Naive forecast with drift

# Naive Forecast with Drift (6 time periods ahead)
train <- data %>% filter(DATE < ymd("2019-07-01"))

naive_drift_forecast <- train %>%
  model(naive_drift_model = RW(vehicle_sales ~ drift())) %>%
  forecast(h = 6)
Warning: 1 error encountered for naive_drift_model
[1] .data contains implicit gaps in time. You should check your data and convert implicit gaps into explicit missing values using `tsibble::fill_gaps()` if required.
# Plot naive forecast with drift
naive_drift_forecast_plot <- naive_drift_forecast %>%
  autoplot(data) +
  ggtitle("6-Period Naive Forecast with Drift for Vehicle Sales") +
  xlab("Date") +
  ylab("Vehicle Sales") +
  theme_bw()

# Display the naive forecast with drift plot
naive_drift_forecast_plot
Warning in max(ids, na.rm = TRUE): no non-missing arguments to max; returning
-Inf
Warning in max(ids, na.rm = TRUE): no non-missing arguments to max; returning
-Inf
Warning: Removed 6 rows containing missing values or values outside the scale range
(`geom_line()`).

  1. The naive forecast with drift extends the most recent trend into the future, which aligns with the historical pattern observed in vehicle sales. This method incorporates the natural increase in sales over time rather than assuming a flat forecast.

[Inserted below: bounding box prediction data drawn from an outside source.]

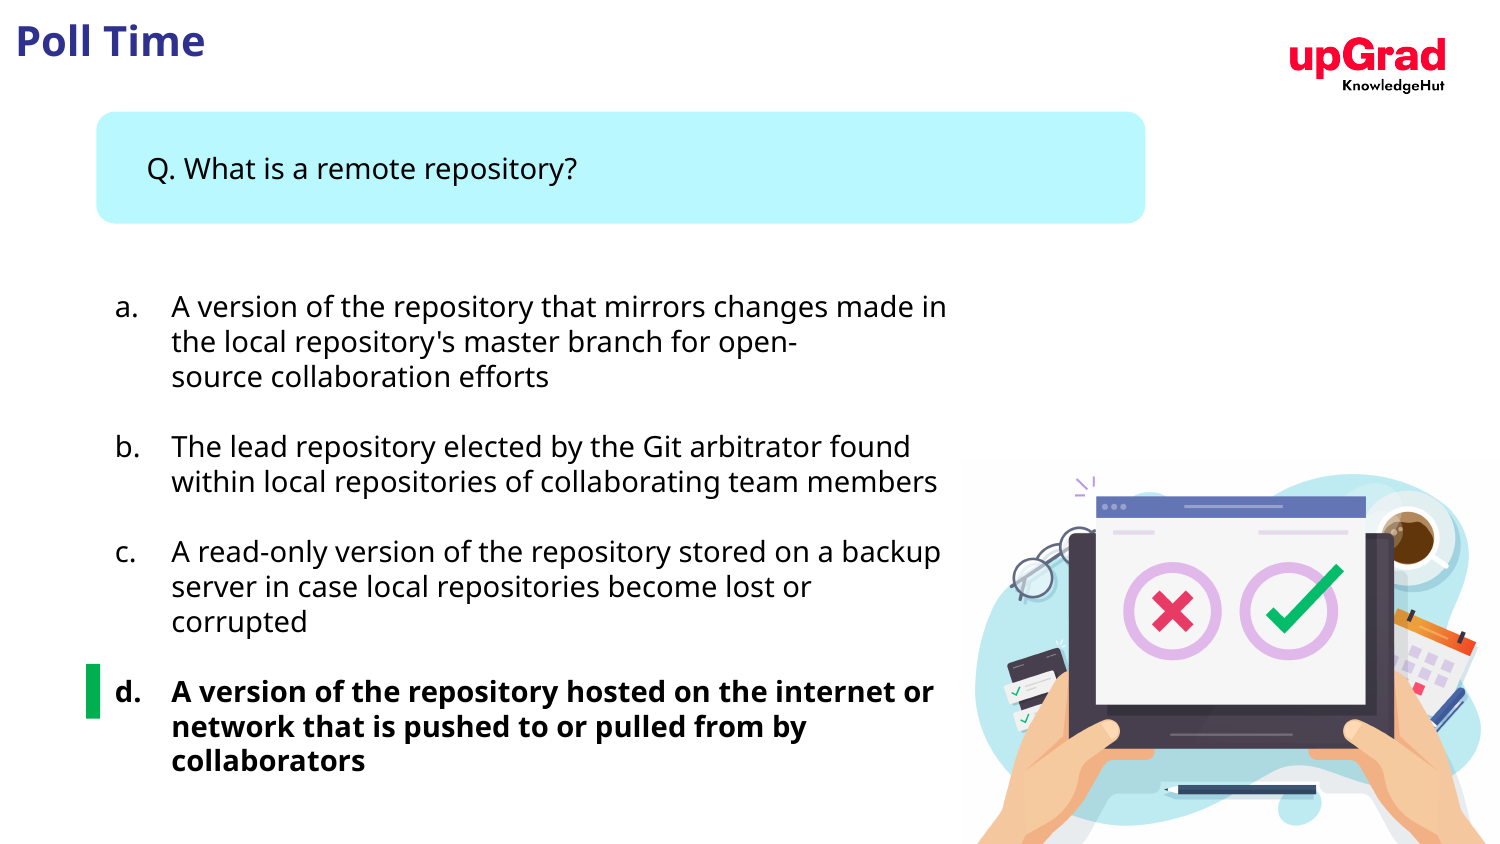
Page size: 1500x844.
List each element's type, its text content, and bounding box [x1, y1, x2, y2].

text_box A version of the repository that mirrors changes made in the local repository's master branch for open-source collaboration efforts The lead repository elected by the Git arbitrator found within local repositories of collaborating team members A read-only version of the repository stored on a backup server in case local repositories become lost or corrupted A version of the repository hosted on the internet or network that is pushed to or pulled from by collaborators [100, 280, 963, 786]
picture [962, 459, 1500, 844]
picture [1290, 37, 1449, 96]
title Poll Time [0, 0, 931, 77]
text_box Q. What is a remote repository? [96, 111, 1146, 224]
text_box [84, 662, 100, 721]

  2. The naive forecast with drift does not capture seasonality explicitly. If strong seasonal patterns were present (e.g., higher sales during certain months), this method would not adequately account for that.

  3. The 80% and 95% confidence intervals widen as we move forward in time, indicating increasing uncertainty in predictions. This reflects real-world unpredictability in vehicle sales.

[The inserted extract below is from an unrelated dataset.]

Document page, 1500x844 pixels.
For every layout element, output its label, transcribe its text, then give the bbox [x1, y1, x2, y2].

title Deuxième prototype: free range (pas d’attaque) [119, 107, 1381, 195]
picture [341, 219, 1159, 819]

    Naive Forecast with drift is suitable for data with a long-term trend (as seen in vehicle sales). It captures the general direction of the time series better than a naive (flat) forecast. However, it does not model seasonality, which could be important for industries affected by time-based patterns. Also, it does not react to external shocks (e.g., economic downturns, policy changes, or supply chain disruptions).